Frage an Hans-Peter Uhl von Erik S. bezüglich Recht
Sehr geehrter Herr Uhl,
zunächst möchte ich richtig stellen, daß ich nicht Ihnen unterstellt habe, "logischen Überlegungen nicht mehr zugänglich" zu sein, sondern dies ganz allgemein mein Eindruck im Zusammenhang mit Überwachungsmaßnahmen des Staates gegen seinen Souverän ist. Leider verstärken Sie durch Ihre Argumentation diesen Eindruck, weil Sie mit keinem Wort auf meine Frage eingegangen sind. Ich fragte Sie nach der Verhältnismäßigkeit der verdachtslosen Verbindungsdatenspeicherung von über 80Millionen Bundesbürgern. Anstatt diese Verhältnismäßigkeit argumentativ zu belegen, schwenken Sie auf den rechtlichen Unterschied zwischen strafrechtlichen Ermittlungsinstrumenten (rückwirkend) und polizeilichen Präventivbefugnissen. Dies ist jedoch unerheblich, da die Daten unabhängig davon gespeichert werden (sollen).

• • • •

- **Arbeitsauftrag**:
Gib aus dem Text zur Verbindungsdatenspeicherung den Abschnitt von „Frage an Hans-Peter“ bis „gespeichert werden (sollen).“ wortgetreu aus. Stütze dich ausschließlich auf den Text zur Verbindungsdatenspeicherung.

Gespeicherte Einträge
• • • •

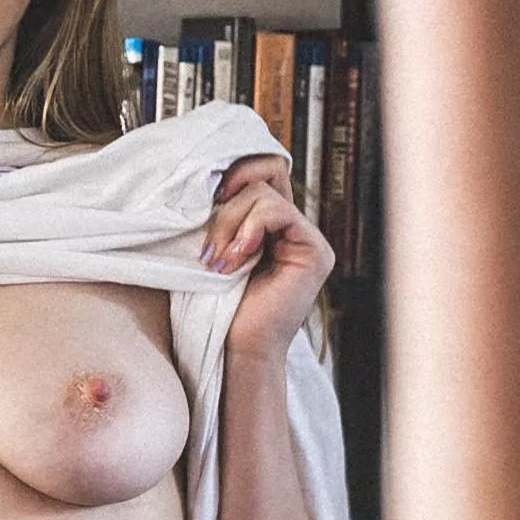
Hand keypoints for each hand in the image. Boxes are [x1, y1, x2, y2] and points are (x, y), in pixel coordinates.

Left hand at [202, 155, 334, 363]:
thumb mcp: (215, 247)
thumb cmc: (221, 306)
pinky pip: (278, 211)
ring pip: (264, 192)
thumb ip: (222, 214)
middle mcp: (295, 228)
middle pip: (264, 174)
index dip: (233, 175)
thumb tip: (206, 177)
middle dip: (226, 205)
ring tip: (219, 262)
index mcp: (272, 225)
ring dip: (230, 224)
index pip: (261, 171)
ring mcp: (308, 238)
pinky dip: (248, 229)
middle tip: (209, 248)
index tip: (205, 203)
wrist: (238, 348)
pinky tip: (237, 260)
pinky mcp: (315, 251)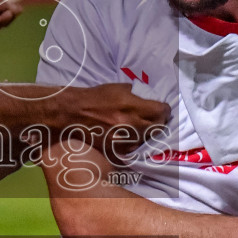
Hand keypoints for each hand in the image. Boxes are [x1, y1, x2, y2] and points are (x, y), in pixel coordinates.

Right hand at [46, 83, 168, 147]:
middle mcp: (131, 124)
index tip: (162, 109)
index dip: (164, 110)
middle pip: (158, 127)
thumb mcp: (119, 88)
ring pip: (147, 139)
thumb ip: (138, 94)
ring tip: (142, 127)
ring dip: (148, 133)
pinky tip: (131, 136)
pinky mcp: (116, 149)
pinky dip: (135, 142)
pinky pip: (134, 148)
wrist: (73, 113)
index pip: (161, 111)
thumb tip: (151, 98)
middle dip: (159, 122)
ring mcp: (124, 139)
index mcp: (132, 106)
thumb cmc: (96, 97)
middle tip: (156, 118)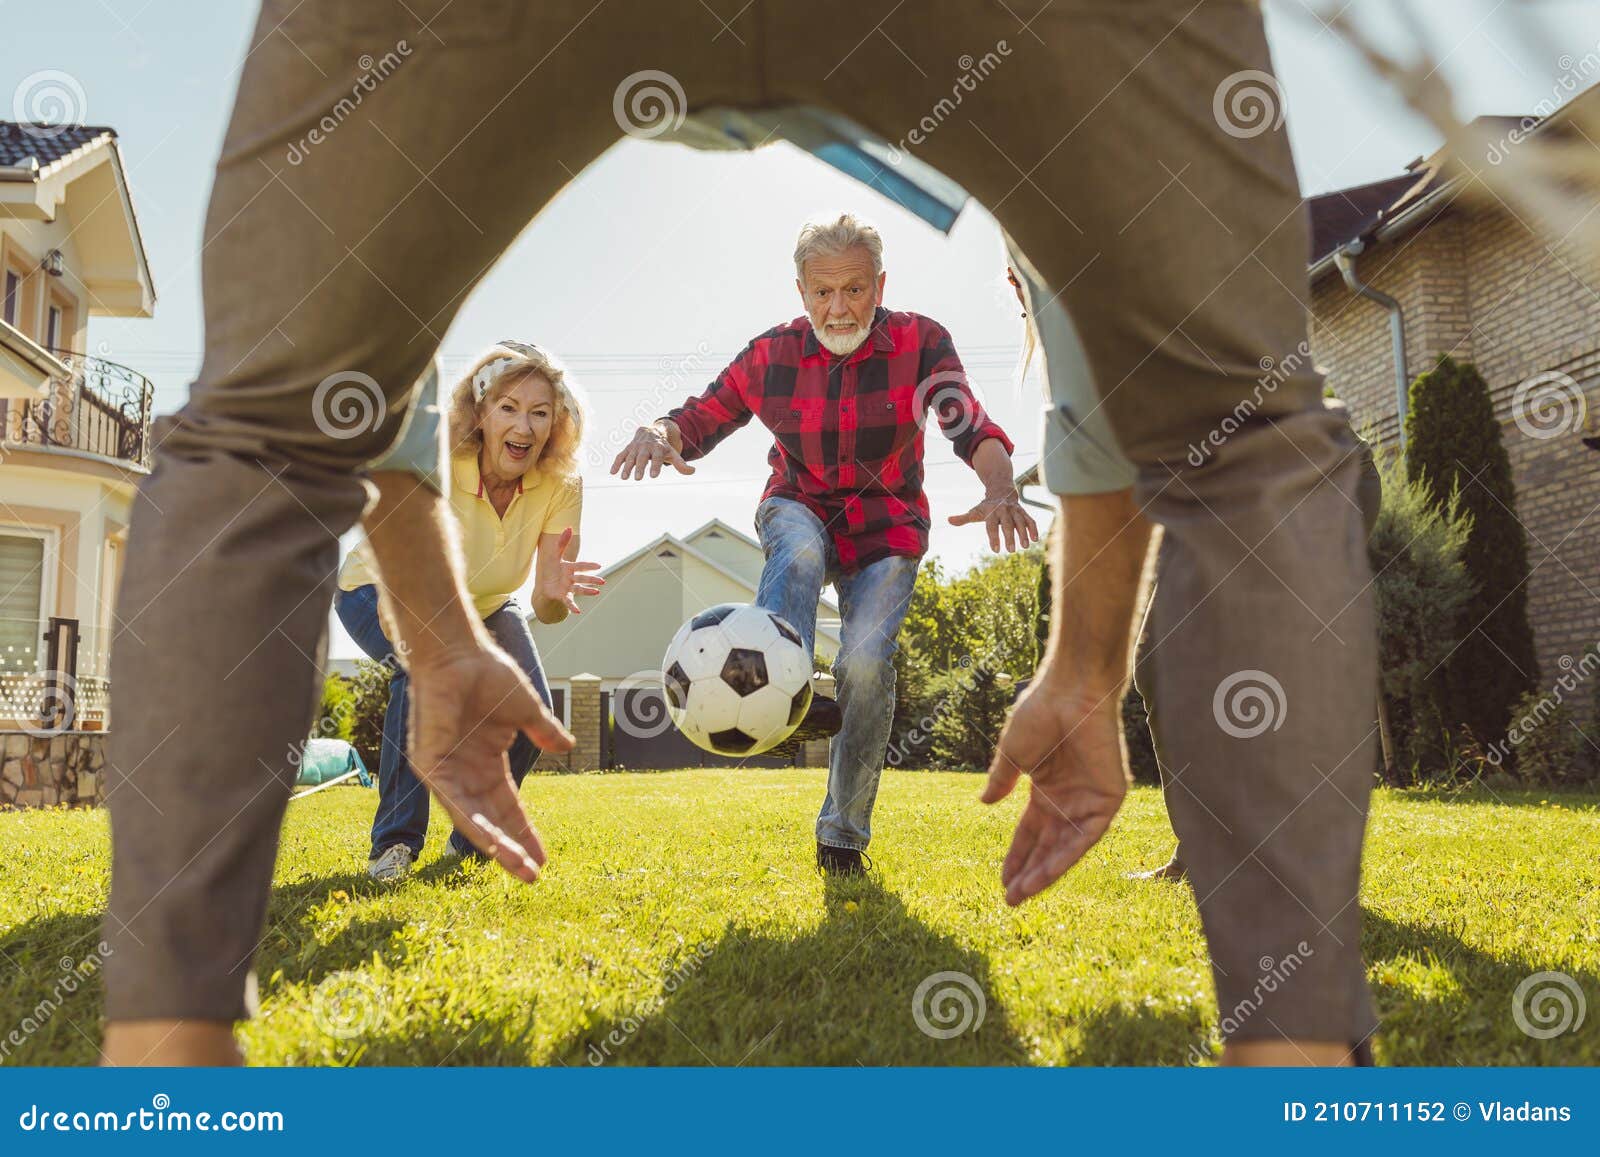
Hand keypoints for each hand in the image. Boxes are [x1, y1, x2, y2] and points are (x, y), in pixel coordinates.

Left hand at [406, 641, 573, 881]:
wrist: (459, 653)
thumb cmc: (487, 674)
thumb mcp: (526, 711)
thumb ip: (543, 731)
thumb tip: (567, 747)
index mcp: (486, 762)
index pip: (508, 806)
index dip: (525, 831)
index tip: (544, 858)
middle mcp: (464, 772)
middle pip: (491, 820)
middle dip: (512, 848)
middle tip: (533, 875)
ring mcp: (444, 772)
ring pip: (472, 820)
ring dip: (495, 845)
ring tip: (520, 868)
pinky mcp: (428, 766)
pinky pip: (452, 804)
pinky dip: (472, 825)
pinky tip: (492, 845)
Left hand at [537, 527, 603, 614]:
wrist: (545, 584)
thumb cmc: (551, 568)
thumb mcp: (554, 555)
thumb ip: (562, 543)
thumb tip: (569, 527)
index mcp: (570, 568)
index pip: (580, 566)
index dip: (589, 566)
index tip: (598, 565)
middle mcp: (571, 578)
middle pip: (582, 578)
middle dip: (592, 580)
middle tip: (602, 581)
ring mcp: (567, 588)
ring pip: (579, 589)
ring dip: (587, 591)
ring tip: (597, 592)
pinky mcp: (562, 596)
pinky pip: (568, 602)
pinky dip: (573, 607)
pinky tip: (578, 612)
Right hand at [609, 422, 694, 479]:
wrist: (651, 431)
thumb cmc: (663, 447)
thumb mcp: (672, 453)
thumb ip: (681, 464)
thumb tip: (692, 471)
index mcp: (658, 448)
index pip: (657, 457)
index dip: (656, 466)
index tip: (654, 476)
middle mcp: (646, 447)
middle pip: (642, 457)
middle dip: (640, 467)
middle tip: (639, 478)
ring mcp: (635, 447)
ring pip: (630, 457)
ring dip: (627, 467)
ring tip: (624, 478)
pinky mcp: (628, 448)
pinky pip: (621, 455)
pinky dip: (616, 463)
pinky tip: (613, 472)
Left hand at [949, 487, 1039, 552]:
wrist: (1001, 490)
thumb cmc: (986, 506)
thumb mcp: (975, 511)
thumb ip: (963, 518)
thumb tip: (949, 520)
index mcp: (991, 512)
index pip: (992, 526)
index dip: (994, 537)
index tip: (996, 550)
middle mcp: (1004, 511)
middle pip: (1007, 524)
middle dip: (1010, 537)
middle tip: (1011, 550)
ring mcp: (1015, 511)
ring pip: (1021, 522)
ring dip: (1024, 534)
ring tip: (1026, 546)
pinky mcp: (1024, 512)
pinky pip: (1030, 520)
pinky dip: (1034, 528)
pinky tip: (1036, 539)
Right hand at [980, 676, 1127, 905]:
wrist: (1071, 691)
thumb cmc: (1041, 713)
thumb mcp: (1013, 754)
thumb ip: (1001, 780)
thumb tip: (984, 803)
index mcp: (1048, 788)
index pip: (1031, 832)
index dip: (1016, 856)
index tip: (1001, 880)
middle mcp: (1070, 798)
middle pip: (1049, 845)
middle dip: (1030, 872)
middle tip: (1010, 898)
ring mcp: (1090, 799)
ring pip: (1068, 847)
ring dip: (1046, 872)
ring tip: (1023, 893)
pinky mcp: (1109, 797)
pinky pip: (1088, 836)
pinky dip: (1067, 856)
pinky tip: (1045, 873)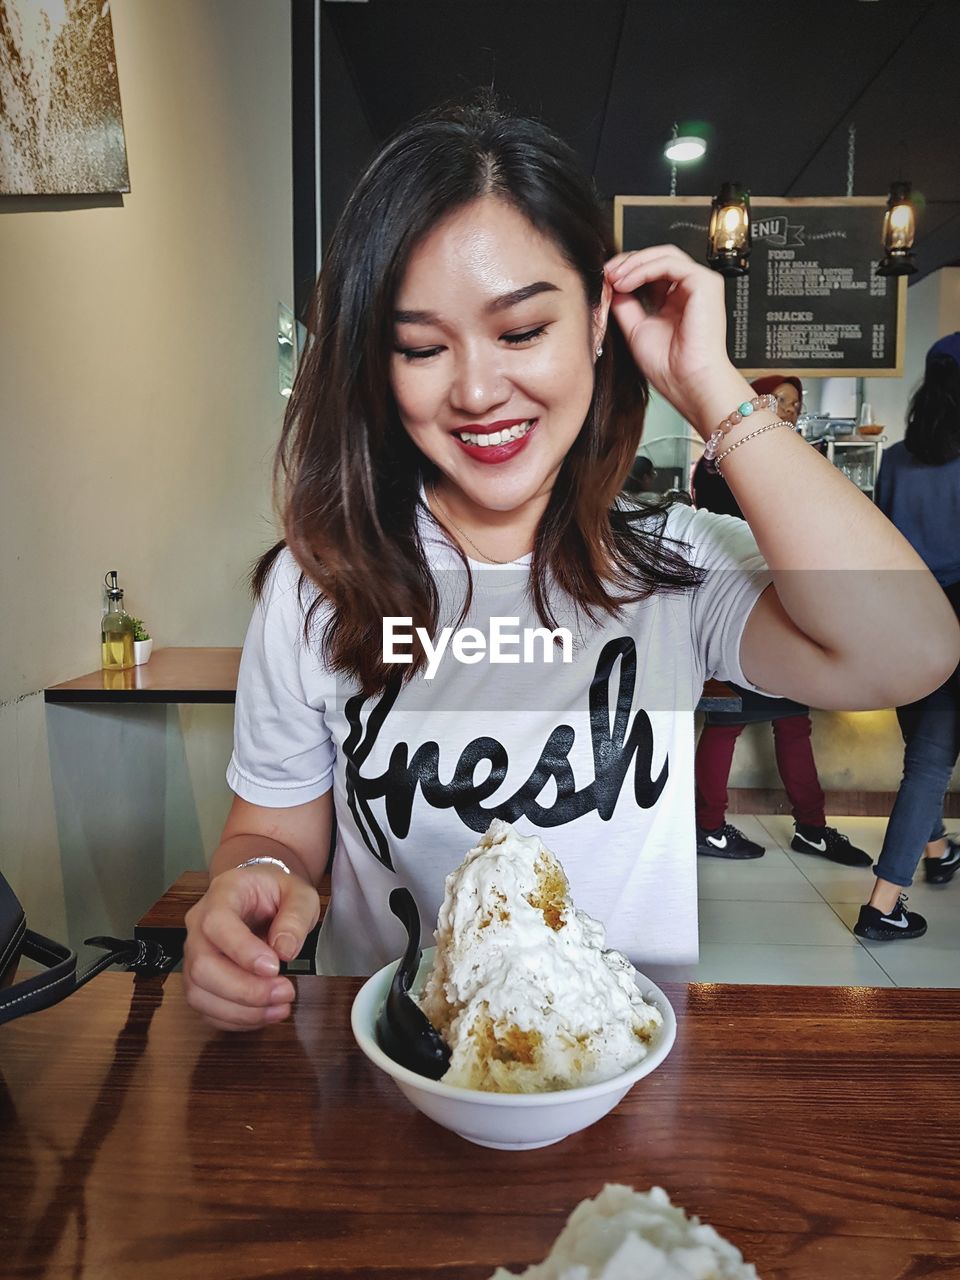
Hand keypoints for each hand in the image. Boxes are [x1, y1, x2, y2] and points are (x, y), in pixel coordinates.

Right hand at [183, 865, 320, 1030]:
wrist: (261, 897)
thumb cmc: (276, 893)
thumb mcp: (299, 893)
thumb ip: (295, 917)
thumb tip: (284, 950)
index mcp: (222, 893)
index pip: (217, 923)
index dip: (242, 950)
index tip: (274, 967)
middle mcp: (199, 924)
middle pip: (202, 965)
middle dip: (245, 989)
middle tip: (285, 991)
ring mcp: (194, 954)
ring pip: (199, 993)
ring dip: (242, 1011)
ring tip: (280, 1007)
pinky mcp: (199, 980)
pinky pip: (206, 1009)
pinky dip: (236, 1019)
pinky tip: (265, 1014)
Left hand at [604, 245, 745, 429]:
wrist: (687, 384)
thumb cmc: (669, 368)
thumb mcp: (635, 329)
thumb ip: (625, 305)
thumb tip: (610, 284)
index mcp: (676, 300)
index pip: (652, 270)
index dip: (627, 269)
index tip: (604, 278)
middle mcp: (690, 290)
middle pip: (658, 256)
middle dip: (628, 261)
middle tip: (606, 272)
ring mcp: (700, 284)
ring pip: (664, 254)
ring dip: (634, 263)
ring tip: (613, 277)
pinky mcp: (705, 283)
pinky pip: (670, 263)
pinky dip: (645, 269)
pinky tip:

• • • •

- **Ausgabe zur Aufgabe**:
Frage an Hans-Peter Uhl von Erik S. bezüglich Recht
Sehr geehrter Herr Uhl,
zunächst möchte ich richtig stellen, daß ich nicht Ihnen unterstellt habe, "logischen Überlegungen nicht mehr zugänglich" zu sein, sondern dies ganz allgemein mein Eindruck im Zusammenhang mit Überwachungsmaßnahmen des Staates gegen seinen Souverän ist. Leider verstärken Sie durch Ihre Argumentation diesen Eindruck, weil Sie mit keinem Wort auf meine Frage eingegangen sind. Ich fragte Sie nach der Verhältnismäßigkeit der verdachtslosen Verbindungsdatenspeicherung von über 80Millionen Bundesbürgern. Anstatt diese Verhältnismäßigkeit argumentativ zu belegen, schwenken Sie auf den rechtlichen Unterschied zwischen strafrechtlichen Ermittlungsinstrumenten (rückwirkend) und polizeilichen Präventivbefugnissen. Dies ist jedoch unerheblich, da die Daten unabhängig davon gespeichert werden (sollen).